Researchers from Penn's School of Engineering and Applied Science and the Perelman School of Medicine have developed a model to predict how the brain responds to targeted electrical impulses. 

Electrical stimulation of different brain areas is currently used to treat depression, epilepsy, and Parkinson’s disease, but scientists believe it could also be used to help restore movement and memory after an injury, and treat other neurological conditions. 

In a joint effort with the Thomas Jefferson University Hospital and the University of California, Riverside, Penn researchers created a model to accurately predict the activation of various regions of the brain in response to an electrical stimulation, which could help tailor brain stimulation therapies to individual patients. 

The study, published this month in Cell Reports, was led by Bioengineering professor Danielle Bassett and third-year Neuroscience Ph.D. student Jennifer Stiso. The researchers created a model to represent how the brain would respond when a particular area was stimulated, based on patterns of connections between different regions. 

To test their model, the researchers recruited subjects who were undergoing treatment for epilepsy and already had electrodes implanted to monitor their brain activity. While receiving electrical stimulation, these subjects completed basic memory tests consisting of hearing and recalling a list of words. The researchers found that certain patterns of stimulation predicted by the model led to better performance on the memory task. 

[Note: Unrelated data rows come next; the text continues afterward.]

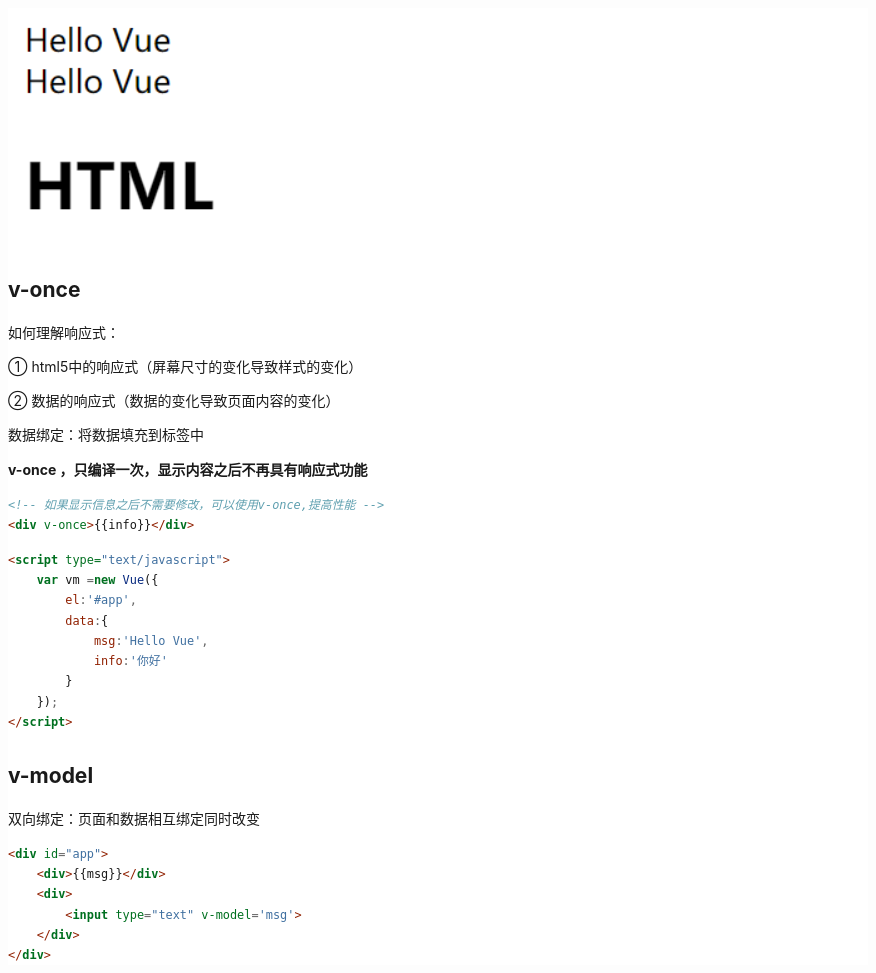 ![](Vue基础开发/image-20200517131904498.png)

## v-once

如何理解响应式：

① html5中的响应式（屏幕尺寸的变化导致样式的变化）

② 数据的响应式（数据的变化导致页面内容的变化）

数据绑定：将数据填充到标签中 

**v-once ，只编译一次，显示内容之后不再具有响应式功能**

```html
<!-- 如果显示信息之后不需要修改，可以使用v-once,提高性能 -->
<div v-once>{{info}}</div>
```

```html
<script type="text/javascript">
    var vm =new Vue({
        el:'#app',
        data:{
            msg:'Hello Vue',
            info:'你好'
        }
    });
</script>
```

## v-model

双向绑定：页面和数据相互绑定同时改变

```html
<div id="app">
    <div>{{msg}}</div>
    <div>
        <input type="text" v-model='msg'>
    </div>
</div>
```
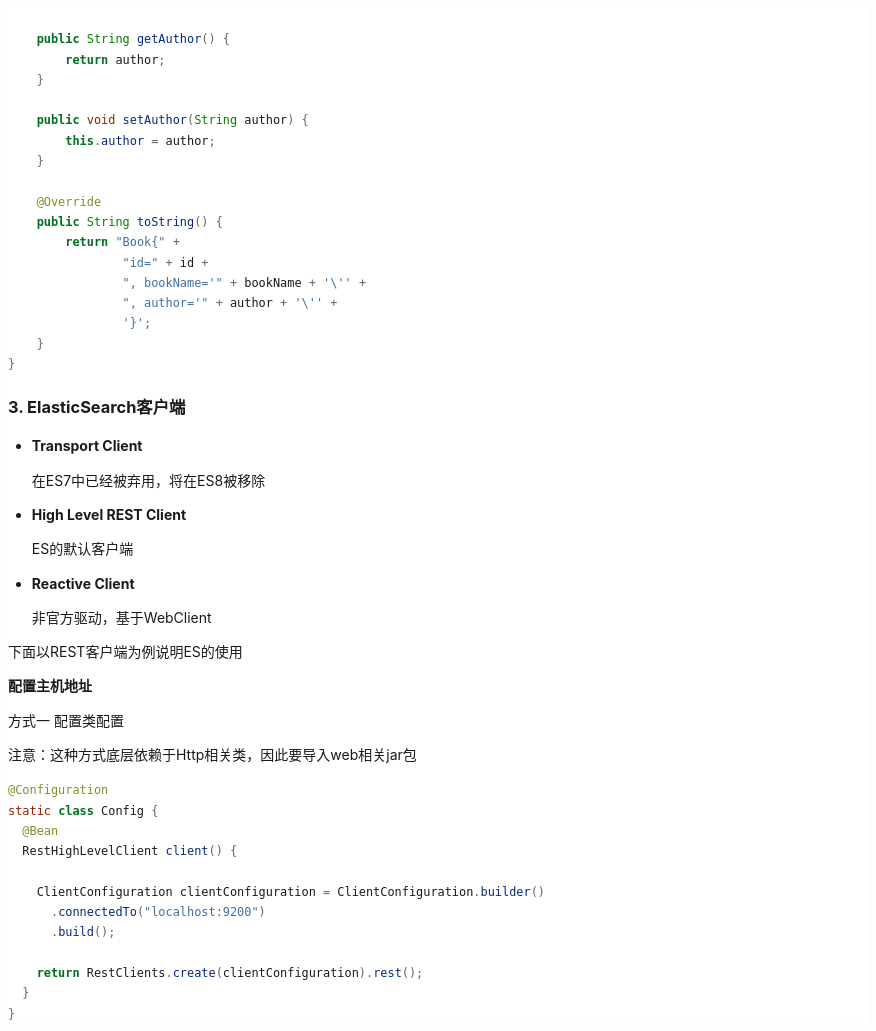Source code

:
 ```java

    public String getAuthor() {
        return author;
    }

    public void setAuthor(String author) {
        this.author = author;
    }

    @Override
    public String toString() {
        return "Book{" +
                "id=" + id +
                ", bookName='" + bookName + '\'' +
                ", author='" + author + '\'' +
                '}';
    }
}
```



### 3. ElasticSearch客户端

* **Transport Client**

  在ES7中已经被弃用，将在ES8被移除

* **High Level REST Client**

  ES的默认客户端

* **Reactive Client**

  非官方驱动，基于WebClient

下面以REST客户端为例说明ES的使用



**配置主机地址**

方式一 配置类配置

注意：这种方式底层依赖于Http相关类，因此要导入web相关jar包

```java
@Configuration
static class Config {
  @Bean
  RestHighLevelClient client() {

    ClientConfiguration clientConfiguration = ClientConfiguration.builder() 
      .connectedTo("localhost:9200")
      .build();

    return RestClients.create(clientConfiguration).rest();                  
  }
}
```
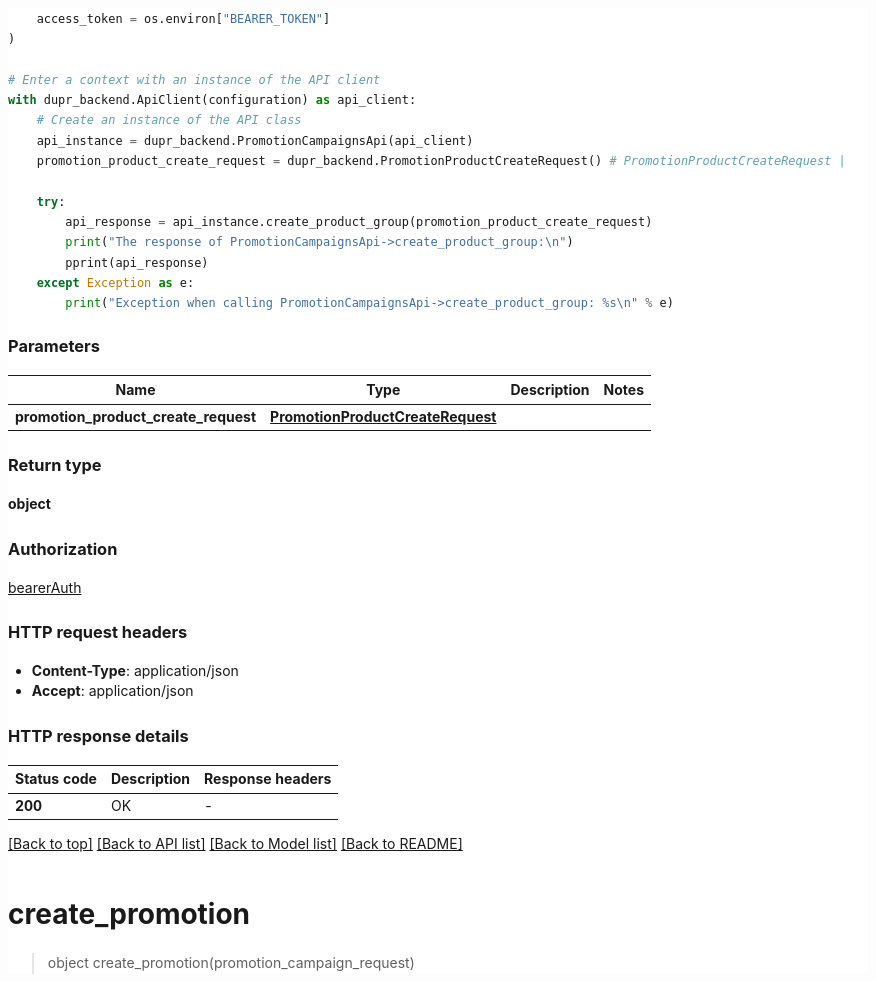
 ```python
    access_token = os.environ["BEARER_TOKEN"]
)

# Enter a context with an instance of the API client
with dupr_backend.ApiClient(configuration) as api_client:
    # Create an instance of the API class
    api_instance = dupr_backend.PromotionCampaignsApi(api_client)
    promotion_product_create_request = dupr_backend.PromotionProductCreateRequest() # PromotionProductCreateRequest | 

    try:
        api_response = api_instance.create_product_group(promotion_product_create_request)
        print("The response of PromotionCampaignsApi->create_product_group:\n")
        pprint(api_response)
    except Exception as e:
        print("Exception when calling PromotionCampaignsApi->create_product_group: %s\n" % e)
```



### Parameters


Name | Type | Description  | Notes
------------- | ------------- | ------------- | -------------
 **promotion_product_create_request** | [**PromotionProductCreateRequest**](PromotionProductCreateRequest.md)|  | 

### Return type

**object**

### Authorization

[bearerAuth](../README.md#bearerAuth)

### HTTP request headers

 - **Content-Type**: application/json
 - **Accept**: application/json

### HTTP response details

| Status code | Description | Response headers |
|-------------|-------------|------------------|
**200** | OK |  -  |

[[Back to top]](#) [[Back to API list]](../README.md#documentation-for-api-endpoints) [[Back to Model list]](../README.md#documentation-for-models) [[Back to README]](../README.md)

# **create_promotion**
> object create_promotion(promotion_campaign_request)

Although the study was limited by its small subject pool, the researchers hope it will lead to further research that goes beyond epilepsy patients alone. 

“Ultimately, we’re trying to figure out where and how much to stimulate each person’s brain to reach the brain-wide patterns associated with the specific goal of a given therapy,” Stiso told Penn Engineering News. “This type of study is an important, early step towards developing a fast, generalizable model of an individual’s response to a specific stimulation therapy.”